Even though newer OSes like Windows Vista, Windows 7 and Windows 8 have hit the market, several PCs still run on Windows XP. The operating system is still the software of choice for many users.

Microsoft released Windows XP in 2002 and has continued support for the OS longer than it usually does, owing to the popularity of the software. A staggering 40 percent of PCs currently deploy the 11-year-old OS.

However, all good things must come to an end, as the adage goes, and Microsoft will pull the support plug from the OS in 2014.

The one-year countdown to Microsoft stopping support for Windows XP began on Monday, April 8 , 2013.

"This natural evolution of technology is what is at the heart of our product lifecycle policy. A year from now will mark the final milestone for Windows XP - that of its end of support date. Starting April 8, 2014, Microsoft will no longer provide support for Windows XP users. This means that customers and partners will no longer receive security updates to the operating system or be able to leverage tech support from Microsoft after this time," notes Erwin Visser, Microsoft's senior director at Windows Commercial in an official blog post.

After April 8, 2014, users will no longer be able to pay for extended support and Microsoft will not push out any additional software patches. Users who continue to use the software after the deadline will do so at their own risk.

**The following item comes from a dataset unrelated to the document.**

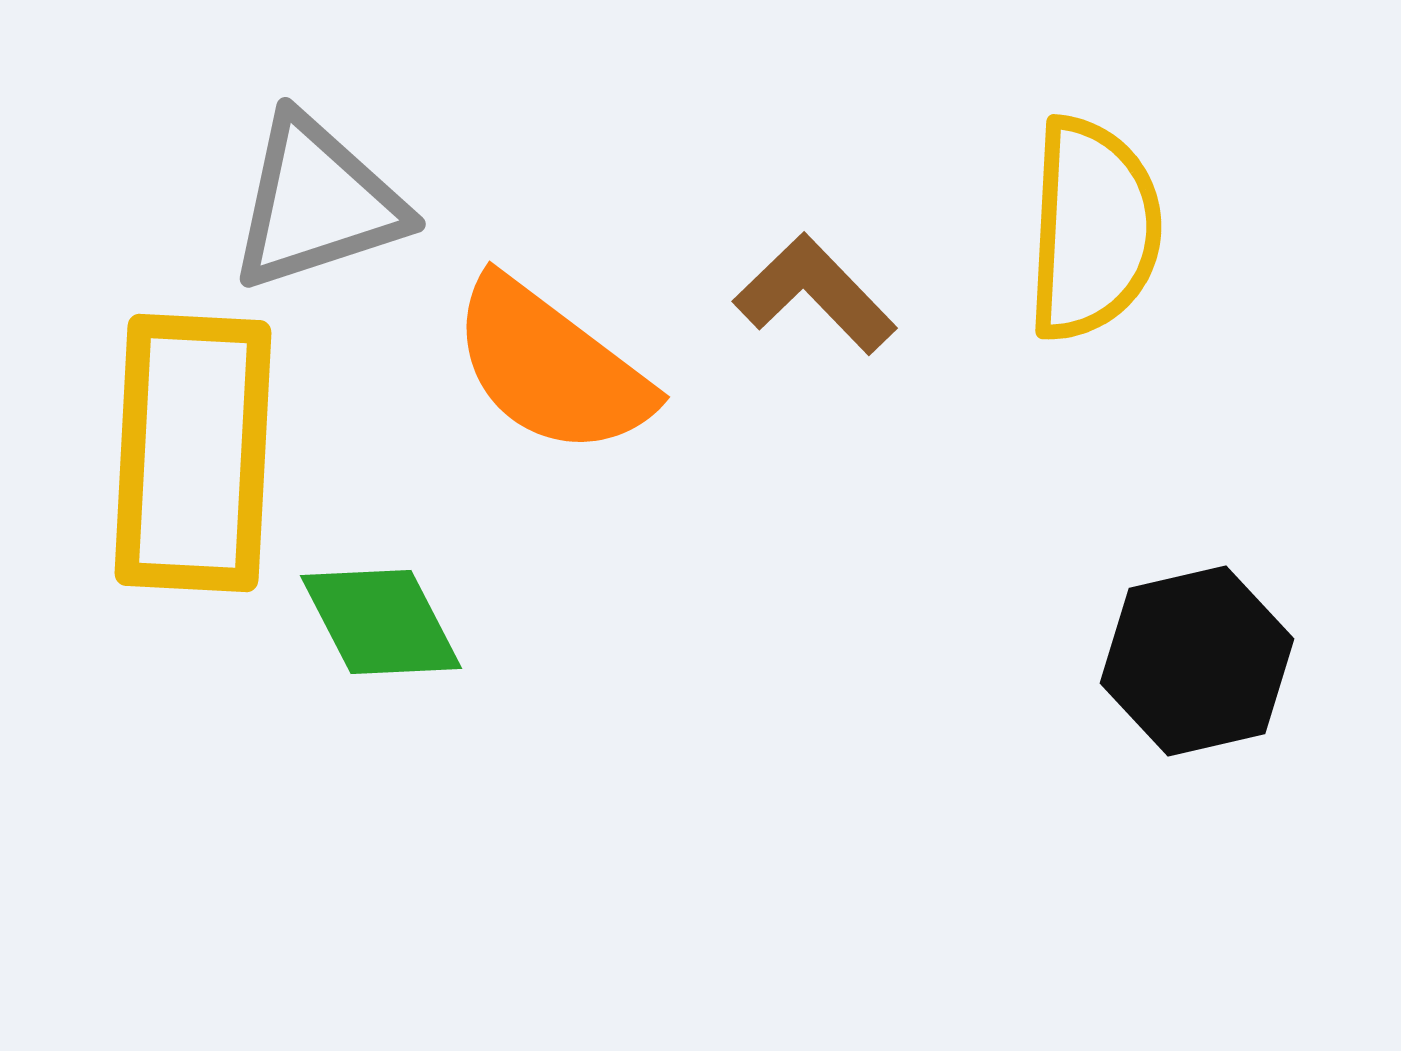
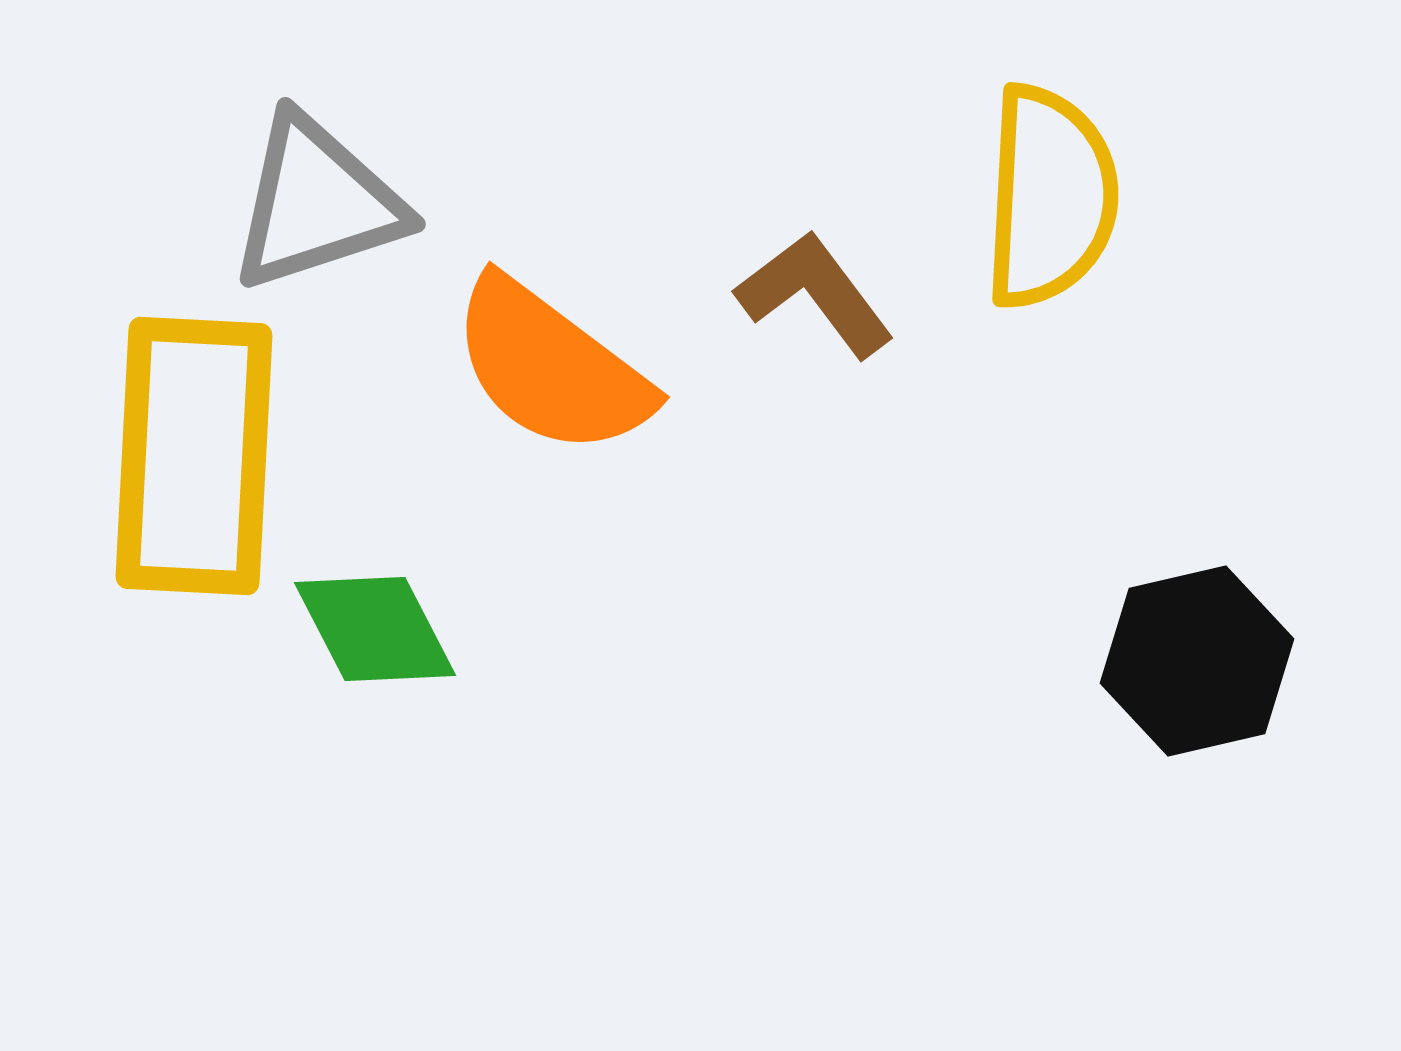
yellow semicircle: moved 43 px left, 32 px up
brown L-shape: rotated 7 degrees clockwise
yellow rectangle: moved 1 px right, 3 px down
green diamond: moved 6 px left, 7 px down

"On April 8, 2014, we will end the extended support for our commercial customers and we will no longer provide security updates for commercial or consumer customers," notes Microsoft.

Users who want to migrate from Windows XP to Windows 7 or Windows 8 will need to do a clean install. This basically means that users will need to migrate data and "reinstall or repackage all their applications for the new OS."

This process, says Microsoft, "will take some time to test all of the hardware, peripherals and applications to ensure they will work with Windows 7 or Windows 8."

If you're on Windows XP, start the migration process while you still have time.